- **Task item**:
The required result is the exact run of lines beginning at the one containing "(el clásico absoluto)" and ending at the last line of the entries.

*** Opening Records ***

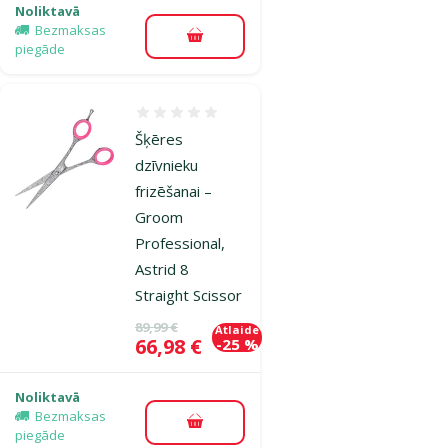
Noliktavā
Bezmaksas
Pievienot grozam
piegāde
Atsauksmes 0%
Šķēres
dzīvnieku
frizēšanai –
Groom
Professional,
Astrid 8
Straight Scissor
Oriģinālā cena
89,99 €
Atlaide
Cena
66,98 €
-25 %
Noliktavā
Bezmaksas
Pievienot grozam
piegāde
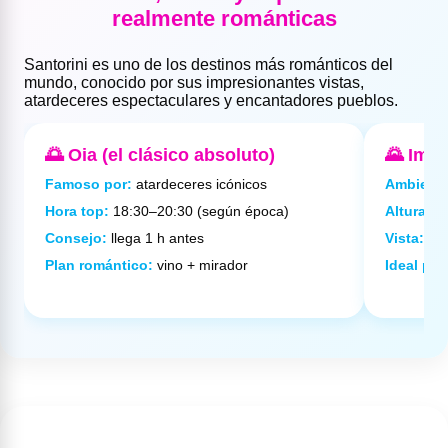
realmente románticas
Santorini es uno de los destinos más románticos del
mundo, conocido por sus impresionantes vistas,
atardeceres espectaculares y encantadores pueblos.
🌅 Oia (el clásico absoluto)
🌄 Imer
Famoso por:
atardeceres icónicos
Ambiente
Hora top:
18:30–20:30 (según época)
Altura:
zo
Consejo:
llega 1 h antes
Vista:
Ska
Plan romántico:
vino + mirador
Ideal par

*** Closing Records ***

- **Solution to this exercise**:
🌅 Oia (el clásico absoluto)
🌄 Imer
Famoso por:
atardeceres icónicos
Ambiente
Hora top:
18:30–20:30 (según época)
Altura:
zo
Consejo:
llega 1 h antes
Vista:
Ska
Plan romántico:
vino + mirador
Ideal par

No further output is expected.